The first Test hat-trick

This was a feat achieved when Test cricket was in its infancy, less than two years after the first match now recognised as a Test. Australian fast bowler Frederick “The Demon” Spofforth, one of the greatest bowlers of the 19th century, capitalised on a first-day pitch affected by a spell of rain shortly after the toss to take three in three in the one-off Test at the Melbourne Cricket Ground in 1879. His burst reduced England to 26 for 7, leaving their captain, Lord Harris, to regret the decision to bat first.

First to hit six sixes in an over

The game’s most versatile cricketer and its greatest allrounder, Garry Sobers was the first to bludgeon 36 in an over, when captaining Nottinghamshire in a county game against Glamorgan during the 1968 season. The hapless bowler was Malcolm Nash, a seamer who was trying out left-arm spin.

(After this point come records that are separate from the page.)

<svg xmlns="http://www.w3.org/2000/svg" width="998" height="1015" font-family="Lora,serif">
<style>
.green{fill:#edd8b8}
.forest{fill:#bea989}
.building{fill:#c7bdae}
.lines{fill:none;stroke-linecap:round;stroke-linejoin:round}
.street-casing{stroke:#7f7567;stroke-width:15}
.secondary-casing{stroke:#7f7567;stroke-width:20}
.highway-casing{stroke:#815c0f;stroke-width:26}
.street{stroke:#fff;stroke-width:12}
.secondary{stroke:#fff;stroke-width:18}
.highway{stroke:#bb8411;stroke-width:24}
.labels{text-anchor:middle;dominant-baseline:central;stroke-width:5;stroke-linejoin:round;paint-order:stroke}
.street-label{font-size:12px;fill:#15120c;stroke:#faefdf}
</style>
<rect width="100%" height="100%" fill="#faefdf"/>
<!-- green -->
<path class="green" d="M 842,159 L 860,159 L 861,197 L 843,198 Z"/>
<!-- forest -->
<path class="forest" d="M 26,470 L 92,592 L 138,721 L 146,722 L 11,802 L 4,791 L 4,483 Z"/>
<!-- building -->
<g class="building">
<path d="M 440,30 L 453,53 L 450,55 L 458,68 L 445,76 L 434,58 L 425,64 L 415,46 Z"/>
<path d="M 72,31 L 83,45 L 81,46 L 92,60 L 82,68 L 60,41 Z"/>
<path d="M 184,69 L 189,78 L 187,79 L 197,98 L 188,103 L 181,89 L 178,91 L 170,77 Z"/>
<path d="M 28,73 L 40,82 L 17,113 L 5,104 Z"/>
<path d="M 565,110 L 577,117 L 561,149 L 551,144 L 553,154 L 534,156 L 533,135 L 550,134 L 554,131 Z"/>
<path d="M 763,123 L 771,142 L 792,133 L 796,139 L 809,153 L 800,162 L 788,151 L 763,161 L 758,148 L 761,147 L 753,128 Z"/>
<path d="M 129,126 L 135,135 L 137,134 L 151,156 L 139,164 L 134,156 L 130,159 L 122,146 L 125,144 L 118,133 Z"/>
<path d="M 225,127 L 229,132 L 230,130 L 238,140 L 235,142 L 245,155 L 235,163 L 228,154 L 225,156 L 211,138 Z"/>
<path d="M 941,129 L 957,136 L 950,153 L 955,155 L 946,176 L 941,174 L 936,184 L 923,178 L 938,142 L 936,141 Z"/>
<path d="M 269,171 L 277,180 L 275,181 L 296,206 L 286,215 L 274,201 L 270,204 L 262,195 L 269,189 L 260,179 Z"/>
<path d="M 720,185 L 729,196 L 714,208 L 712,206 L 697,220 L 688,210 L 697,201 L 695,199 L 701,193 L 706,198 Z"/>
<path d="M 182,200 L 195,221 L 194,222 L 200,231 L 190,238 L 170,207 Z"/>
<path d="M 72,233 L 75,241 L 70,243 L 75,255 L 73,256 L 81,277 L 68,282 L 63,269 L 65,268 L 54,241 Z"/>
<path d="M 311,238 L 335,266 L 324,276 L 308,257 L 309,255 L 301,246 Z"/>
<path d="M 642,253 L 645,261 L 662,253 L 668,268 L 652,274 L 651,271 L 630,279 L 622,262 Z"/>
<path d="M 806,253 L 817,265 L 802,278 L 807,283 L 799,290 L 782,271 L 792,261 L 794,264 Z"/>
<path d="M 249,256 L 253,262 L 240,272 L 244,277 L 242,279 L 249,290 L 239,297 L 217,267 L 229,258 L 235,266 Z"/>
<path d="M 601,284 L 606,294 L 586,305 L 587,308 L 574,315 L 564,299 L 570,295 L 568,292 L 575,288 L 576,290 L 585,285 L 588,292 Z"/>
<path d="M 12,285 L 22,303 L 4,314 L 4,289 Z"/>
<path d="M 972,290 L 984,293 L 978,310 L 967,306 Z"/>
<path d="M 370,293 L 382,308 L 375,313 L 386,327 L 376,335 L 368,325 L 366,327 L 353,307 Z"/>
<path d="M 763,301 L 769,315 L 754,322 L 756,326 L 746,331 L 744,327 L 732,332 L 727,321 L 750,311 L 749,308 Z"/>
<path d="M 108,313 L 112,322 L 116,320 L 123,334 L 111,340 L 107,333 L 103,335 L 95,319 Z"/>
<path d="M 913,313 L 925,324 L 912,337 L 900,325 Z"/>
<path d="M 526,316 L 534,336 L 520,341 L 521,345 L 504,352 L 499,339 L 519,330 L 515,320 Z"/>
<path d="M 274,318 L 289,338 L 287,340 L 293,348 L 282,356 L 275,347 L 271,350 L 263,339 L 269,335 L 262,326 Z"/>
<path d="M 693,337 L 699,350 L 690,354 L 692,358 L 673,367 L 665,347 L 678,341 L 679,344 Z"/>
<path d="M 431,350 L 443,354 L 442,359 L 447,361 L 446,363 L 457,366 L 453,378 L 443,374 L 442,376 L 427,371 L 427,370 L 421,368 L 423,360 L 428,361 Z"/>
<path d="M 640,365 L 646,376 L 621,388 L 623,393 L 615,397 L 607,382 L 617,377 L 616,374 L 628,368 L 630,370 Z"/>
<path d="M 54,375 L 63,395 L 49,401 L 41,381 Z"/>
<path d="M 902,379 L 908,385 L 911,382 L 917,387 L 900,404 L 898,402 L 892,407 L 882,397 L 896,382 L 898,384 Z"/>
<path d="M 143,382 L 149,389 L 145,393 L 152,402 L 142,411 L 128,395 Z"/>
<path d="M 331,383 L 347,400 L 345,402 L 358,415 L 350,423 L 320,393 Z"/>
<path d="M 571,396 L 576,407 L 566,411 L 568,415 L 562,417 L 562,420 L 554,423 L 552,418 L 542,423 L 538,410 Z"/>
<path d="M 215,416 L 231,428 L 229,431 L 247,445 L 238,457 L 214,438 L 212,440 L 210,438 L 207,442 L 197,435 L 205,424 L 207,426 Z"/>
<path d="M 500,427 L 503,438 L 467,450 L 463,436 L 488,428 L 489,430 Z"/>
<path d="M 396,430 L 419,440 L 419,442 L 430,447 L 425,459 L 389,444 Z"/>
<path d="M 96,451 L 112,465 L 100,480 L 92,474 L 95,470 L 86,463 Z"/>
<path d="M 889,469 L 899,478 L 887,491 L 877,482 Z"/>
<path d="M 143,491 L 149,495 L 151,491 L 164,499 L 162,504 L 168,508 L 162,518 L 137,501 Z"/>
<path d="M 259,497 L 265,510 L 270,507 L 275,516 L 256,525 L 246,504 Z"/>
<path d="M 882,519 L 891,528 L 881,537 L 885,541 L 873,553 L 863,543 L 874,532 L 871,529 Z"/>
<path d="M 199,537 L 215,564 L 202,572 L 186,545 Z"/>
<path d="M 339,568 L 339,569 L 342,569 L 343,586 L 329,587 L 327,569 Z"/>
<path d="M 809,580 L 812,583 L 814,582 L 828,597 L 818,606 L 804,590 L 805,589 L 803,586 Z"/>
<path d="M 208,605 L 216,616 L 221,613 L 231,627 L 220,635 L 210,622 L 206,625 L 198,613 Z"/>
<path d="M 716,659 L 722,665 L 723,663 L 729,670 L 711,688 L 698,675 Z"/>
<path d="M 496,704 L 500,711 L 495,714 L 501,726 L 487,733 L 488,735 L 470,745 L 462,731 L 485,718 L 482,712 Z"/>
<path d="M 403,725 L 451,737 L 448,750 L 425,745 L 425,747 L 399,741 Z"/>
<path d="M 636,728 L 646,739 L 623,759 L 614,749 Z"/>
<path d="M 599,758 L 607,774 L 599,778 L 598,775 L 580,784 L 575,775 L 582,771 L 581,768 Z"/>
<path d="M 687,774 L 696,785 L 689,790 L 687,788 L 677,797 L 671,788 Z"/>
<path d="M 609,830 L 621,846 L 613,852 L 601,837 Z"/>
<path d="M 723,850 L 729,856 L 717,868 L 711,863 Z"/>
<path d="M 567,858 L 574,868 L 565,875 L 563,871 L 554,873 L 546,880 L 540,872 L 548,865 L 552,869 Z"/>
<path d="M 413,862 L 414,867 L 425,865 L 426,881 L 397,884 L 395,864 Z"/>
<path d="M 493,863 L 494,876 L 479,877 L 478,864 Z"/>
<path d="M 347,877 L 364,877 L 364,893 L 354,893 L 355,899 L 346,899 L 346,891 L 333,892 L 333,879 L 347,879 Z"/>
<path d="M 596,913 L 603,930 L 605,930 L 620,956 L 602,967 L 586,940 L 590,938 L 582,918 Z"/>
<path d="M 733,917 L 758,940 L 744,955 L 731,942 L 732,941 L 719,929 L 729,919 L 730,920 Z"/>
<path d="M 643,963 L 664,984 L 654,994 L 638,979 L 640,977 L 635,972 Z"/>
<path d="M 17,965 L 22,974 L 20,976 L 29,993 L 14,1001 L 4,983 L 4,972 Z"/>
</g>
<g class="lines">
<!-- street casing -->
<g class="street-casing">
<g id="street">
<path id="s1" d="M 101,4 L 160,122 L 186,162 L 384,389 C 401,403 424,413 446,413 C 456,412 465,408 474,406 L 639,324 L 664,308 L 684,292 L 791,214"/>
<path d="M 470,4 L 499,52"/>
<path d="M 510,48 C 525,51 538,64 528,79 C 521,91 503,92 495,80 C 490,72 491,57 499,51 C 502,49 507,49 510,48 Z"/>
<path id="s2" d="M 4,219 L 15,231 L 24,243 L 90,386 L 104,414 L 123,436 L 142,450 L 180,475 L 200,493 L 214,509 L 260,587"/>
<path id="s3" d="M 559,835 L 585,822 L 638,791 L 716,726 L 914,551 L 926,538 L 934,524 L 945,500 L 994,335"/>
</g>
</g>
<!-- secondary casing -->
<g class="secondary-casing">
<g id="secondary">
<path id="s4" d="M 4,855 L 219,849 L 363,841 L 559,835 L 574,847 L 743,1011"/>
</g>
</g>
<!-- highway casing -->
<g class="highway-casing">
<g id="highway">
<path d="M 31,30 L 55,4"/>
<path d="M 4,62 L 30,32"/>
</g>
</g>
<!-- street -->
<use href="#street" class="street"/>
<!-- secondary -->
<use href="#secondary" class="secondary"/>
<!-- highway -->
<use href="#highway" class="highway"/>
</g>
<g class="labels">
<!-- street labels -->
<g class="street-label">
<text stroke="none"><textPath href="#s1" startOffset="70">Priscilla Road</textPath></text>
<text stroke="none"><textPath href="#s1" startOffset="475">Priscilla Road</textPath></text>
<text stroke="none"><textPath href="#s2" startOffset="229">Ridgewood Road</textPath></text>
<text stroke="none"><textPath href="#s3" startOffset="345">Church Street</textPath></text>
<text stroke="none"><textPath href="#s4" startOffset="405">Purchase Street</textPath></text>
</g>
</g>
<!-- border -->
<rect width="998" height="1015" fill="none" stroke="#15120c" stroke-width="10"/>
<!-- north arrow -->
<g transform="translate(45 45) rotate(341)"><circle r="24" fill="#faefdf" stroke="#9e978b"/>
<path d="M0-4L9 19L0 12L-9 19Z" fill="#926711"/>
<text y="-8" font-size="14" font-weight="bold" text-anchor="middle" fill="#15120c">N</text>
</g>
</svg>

The first 100-mph delivery

The introduction of speed guns increased the obsession with discovering the world’s fastest bowler, and Shoaib Akhtar and Brett Lee kept the debate raging by passing the 150-kph mark with regularity. The winner was decided when Shoaib broke the 100-mph barrier, clocking 161 kmph (100.04 mph) in an ODI against New Zealand in Sharjah in 2002. Not without doubt, however. The speed gun used, a US-made “Stalker” radar gun, was one operated by a sponsor; the broadcaster’s own instrument for clocking speeds was out of order. Nevertheless, the fastest delivery on record till then, Jeff Thomson’s 99.8 mph steamer in 1975-76, had been trumped, much to Pakistan’s delight.